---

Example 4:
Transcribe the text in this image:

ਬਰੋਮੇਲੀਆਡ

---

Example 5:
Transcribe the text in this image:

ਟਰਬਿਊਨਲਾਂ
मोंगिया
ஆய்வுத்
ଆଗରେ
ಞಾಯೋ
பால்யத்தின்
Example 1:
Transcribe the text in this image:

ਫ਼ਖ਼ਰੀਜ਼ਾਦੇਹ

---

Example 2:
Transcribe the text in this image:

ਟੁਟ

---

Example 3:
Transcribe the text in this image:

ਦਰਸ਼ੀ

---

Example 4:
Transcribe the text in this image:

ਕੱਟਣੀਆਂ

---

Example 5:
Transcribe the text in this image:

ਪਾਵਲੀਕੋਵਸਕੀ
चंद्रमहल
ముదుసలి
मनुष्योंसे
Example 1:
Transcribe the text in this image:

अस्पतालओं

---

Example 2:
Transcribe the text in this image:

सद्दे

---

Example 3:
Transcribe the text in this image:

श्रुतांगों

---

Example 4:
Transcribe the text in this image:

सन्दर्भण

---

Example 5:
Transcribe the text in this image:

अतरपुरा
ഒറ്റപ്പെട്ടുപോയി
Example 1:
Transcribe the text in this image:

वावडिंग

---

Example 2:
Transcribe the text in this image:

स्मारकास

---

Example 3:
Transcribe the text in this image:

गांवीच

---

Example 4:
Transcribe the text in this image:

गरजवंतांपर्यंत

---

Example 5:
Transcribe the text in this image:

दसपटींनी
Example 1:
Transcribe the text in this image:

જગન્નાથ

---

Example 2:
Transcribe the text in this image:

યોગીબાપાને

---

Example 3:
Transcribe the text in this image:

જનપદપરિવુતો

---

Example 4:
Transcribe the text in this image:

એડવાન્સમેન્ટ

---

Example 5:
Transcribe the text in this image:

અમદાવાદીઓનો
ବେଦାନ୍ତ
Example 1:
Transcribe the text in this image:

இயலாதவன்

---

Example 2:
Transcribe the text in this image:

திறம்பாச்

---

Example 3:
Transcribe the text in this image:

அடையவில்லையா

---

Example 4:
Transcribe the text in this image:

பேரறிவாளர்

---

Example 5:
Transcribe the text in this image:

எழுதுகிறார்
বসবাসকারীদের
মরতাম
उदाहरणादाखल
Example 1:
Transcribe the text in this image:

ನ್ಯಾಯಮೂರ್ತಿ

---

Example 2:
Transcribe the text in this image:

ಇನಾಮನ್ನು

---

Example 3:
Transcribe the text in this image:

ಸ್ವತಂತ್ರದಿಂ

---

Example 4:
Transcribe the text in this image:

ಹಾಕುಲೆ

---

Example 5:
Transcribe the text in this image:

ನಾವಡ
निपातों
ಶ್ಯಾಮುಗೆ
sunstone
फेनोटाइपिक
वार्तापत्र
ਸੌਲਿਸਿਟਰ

= = =

Requirement:
Go through the data and return every record exactly.

Answer to this task:
---

Example 4:
Transcribe the text in this image:

ਬਰੋਮੇਲੀਆਡ

---

Example 5:
Transcribe the text in this image:

ਟਰਬਿਊਨਲਾਂ
मोंगिया
ஆய்வுத்
ଆଗରେ
ಞಾಯೋ
பால்யத்தின்
Example 1:
Transcribe the text in this image:

ਫ਼ਖ਼ਰੀਜ਼ਾਦੇਹ

---

Example 2:
Transcribe the text in this image:

ਟੁਟ

---

Example 3:
Transcribe the text in this image:

ਦਰਸ਼ੀ

---

Example 4:
Transcribe the text in this image:

ਕੱਟਣੀਆਂ

---

Example 5:
Transcribe the text in this image:

ਪਾਵਲੀਕੋਵਸਕੀ
चंद्रमहल
ముదుసలి
मनुष्योंसे
Example 1:
Transcribe the text in this image:

अस्पतालओं

---

Example 2:
Transcribe the text in this image:

सद्दे

---

Example 3:
Transcribe the text in this image:

श्रुतांगों

---

Example 4:
Transcribe the text in this image:

सन्दर्भण

---

Example 5:
Transcribe the text in this image:

अतरपुरा
ഒറ്റപ്പെട്ടുപോയി
Example 1:
Transcribe the text in this image:

वावडिंग

---

Example 2:
Transcribe the text in this image:

स्मारकास

---

Example 3:
Transcribe the text in this image:

गांवीच

---

Example 4:
Transcribe the text in this image:

गरजवंतांपर्यंत

---

Example 5:
Transcribe the text in this image:

दसपटींनी
Example 1:
Transcribe the text in this image:

જગન્નાથ

---

Example 2:
Transcribe the text in this image:

યોગીબાપાને

---

Example 3:
Transcribe the text in this image:

જનપદપરિવુતો

---

Example 4:
Transcribe the text in this image:

એડવાન્સમેન્ટ

---

Example 5:
Transcribe the text in this image:

અમદાવાદીઓનો
ବେଦାନ୍ତ
Example 1:
Transcribe the text in this image:

இயலாதவன்

---

Example 2:
Transcribe the text in this image:

திறம்பாச்

---

Example 3:
Transcribe the text in this image:

அடையவில்லையா

---

Example 4:
Transcribe the text in this image:

பேரறிவாளர்

---

Example 5:
Transcribe the text in this image:

எழுதுகிறார்
বসবাসকারীদের
মরতাম
उदाहरणादाखल
Example 1:
Transcribe the text in this image:

ನ್ಯಾಯಮೂರ್ತಿ

---

Example 2:
Transcribe the text in this image:

ಇನಾಮನ್ನು

---

Example 3:
Transcribe the text in this image:

ಸ್ವತಂತ್ರದಿಂ

---

Example 4:
Transcribe the text in this image:

ಹಾಕುಲೆ

---

Example 5:
Transcribe the text in this image:

ನಾವಡ
निपातों
ಶ್ಯಾಮುಗೆ
sunstone
फेनोटाइपिक
वार्तापत्र
ਸੌਲਿਸਿਟਰ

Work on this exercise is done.